The analysis — signed by Beutner and leaders of unions representing the vast majority of district employees — looked at 14 schools, calling them a small sample of illegal financial abuse.

Going school by school, with incomplete information, the parent sleuths had no firm total for the funding they suspected L.A. Unified pulled from elementary arts programs. But on Tuesday, the district said $30 million would be needed to "make whole" these programs.

This total suggests that once Proposition 28 funds became available, the district largely eliminated its own funding of elementary arts instruction.

L.A. Unified officials said they relied on guidance from the California Department of Education, although they also have said that state guidance has been unclear or slow to develop.

State officials have so far not weighed in on the dispute.

Field trips as arts instruction

District field trips recently became organized under a program called Cultural Arts Passport. Although "arts" is in the name, the program includes field trips of many sorts.

District officials said at the board presentation Tuesday that the Passport field trips were part of total district arts spending of $129.5 million — allowing them to say that overall arts expenditures increased last year.
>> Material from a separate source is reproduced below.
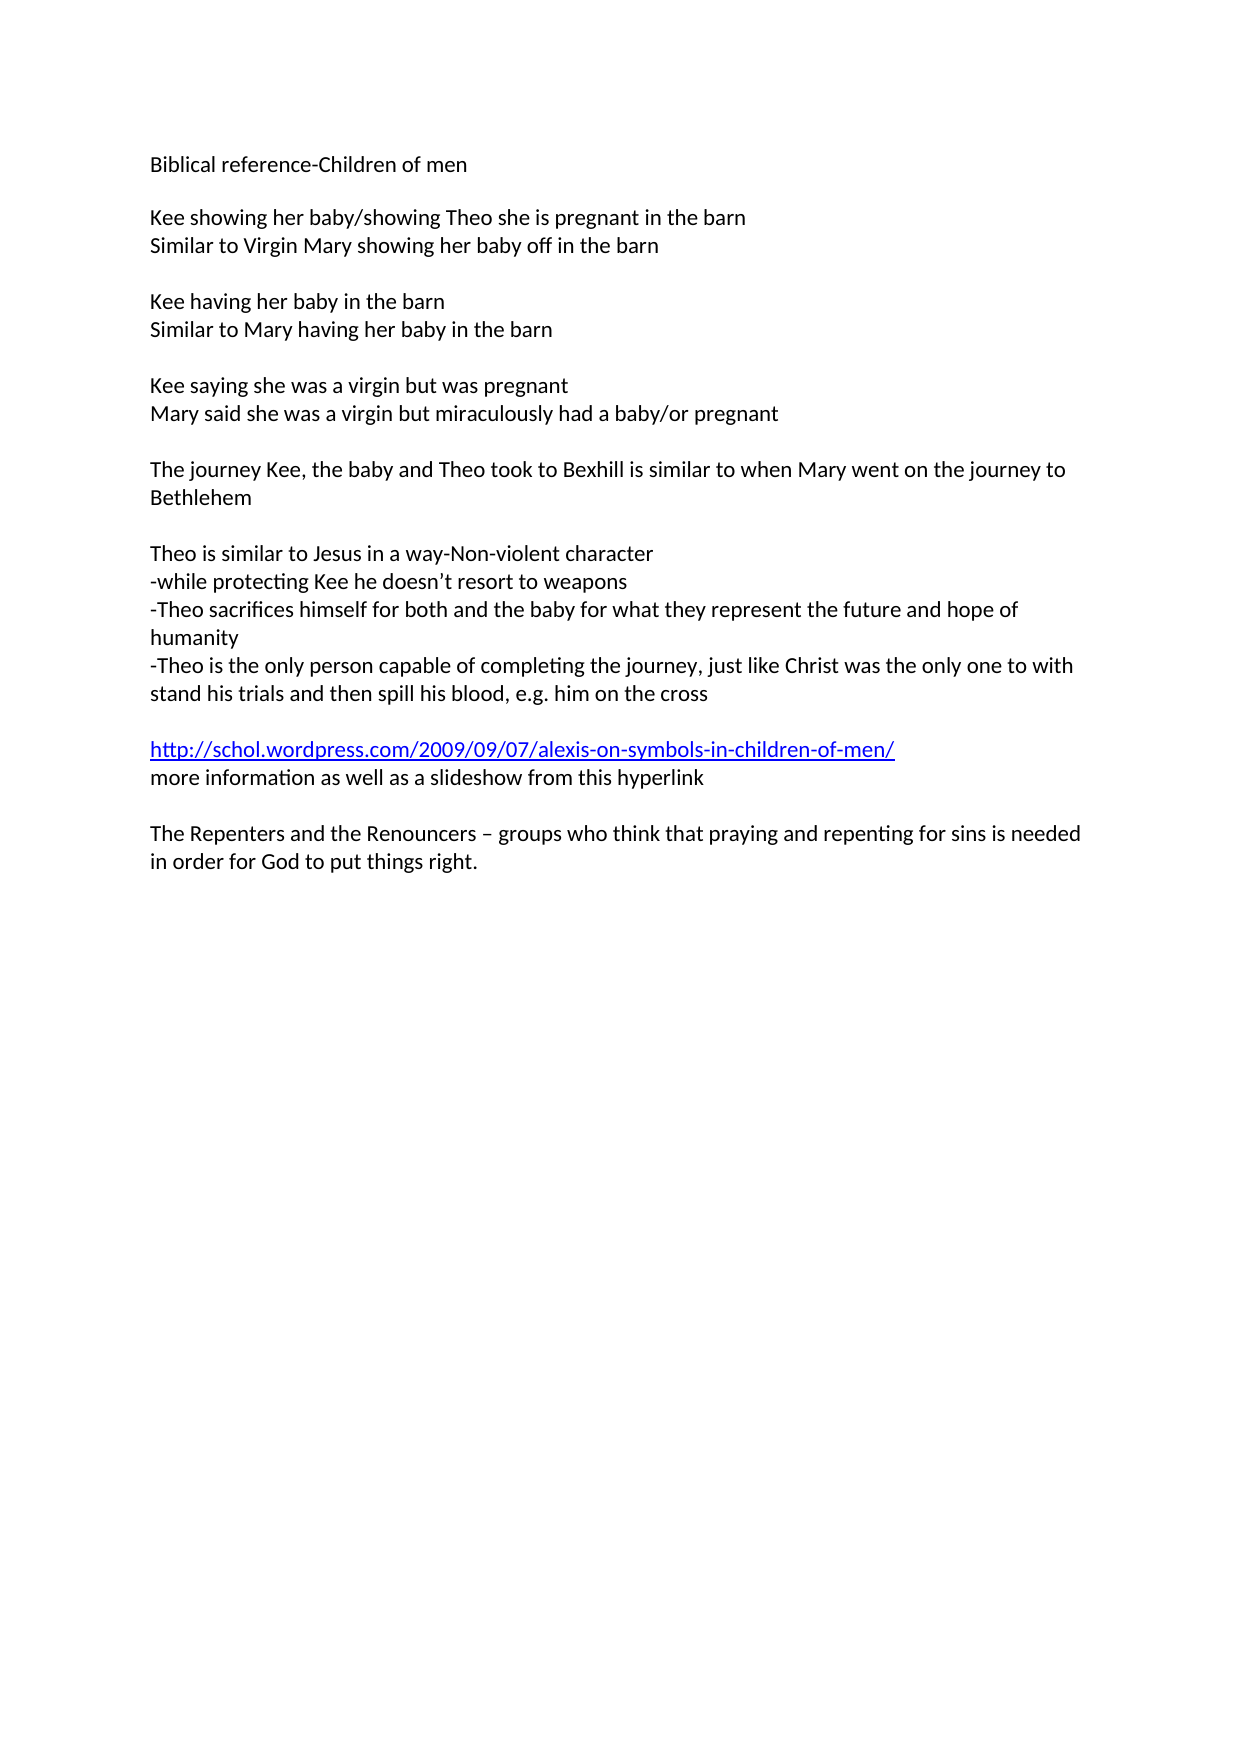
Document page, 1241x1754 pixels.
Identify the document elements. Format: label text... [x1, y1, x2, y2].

The public presentation did not reveal how much of the total was spent on the school outings.

A long list of "preferred" field trip locations includes Universal Studios, the "Jeopardy" game show, Disneyland, local recreation centers and indoor skydiving.

Board member Scott Schmerelson questioned why all field trips — such as those to a theme park — qualified as arts education.

Chief Academic Officer Francis Baez partly avoided his question by saying that a trip to a historic mission could be arts-related because students could build on that knowledge to make dioramas: "So it was the follow-up and the deepening of the activity that had that arts connection."

And, she added, there are arts learning opportunities in every situation and subject matter: "Arts is integrated into math.... It's integrated into history, language arts. With that integration, people might not understand the direct connection, but it's integrated.... It's not a stand-alone. Arts lives everywhere."

She noted, too, that "the field trips with the highest attendance were the Pantages Theatre."

Even though a particular field trip could contribute to arts education, under Proposition 28, at least 80% of the new arts funding must pay the salaries of art teachers and up to 20% can be spent on supplies related to that instruction.

In a Thursday email, a district spokesperson said Proposition 28 funds were not used for field trips.

Tuesday's staff presentation was related to the need for the school board to approve an annual Proposition 28 report that the district is required to send to the state and to post publicly. This report asserts that the district managed its arts funds according to legal requirements and spent more of its own money than ever on the arts.

Board members ultimately raised many of the same concerns that parents and district employees have been raising — and they, too, were less than satisfied with all the answers.

But senior staff warned them that future funds could be jeopardized if they failed to approve the report. The board approved the report with a 5-2 vote.

Schmerelson and board member Rocio Rivas voted no.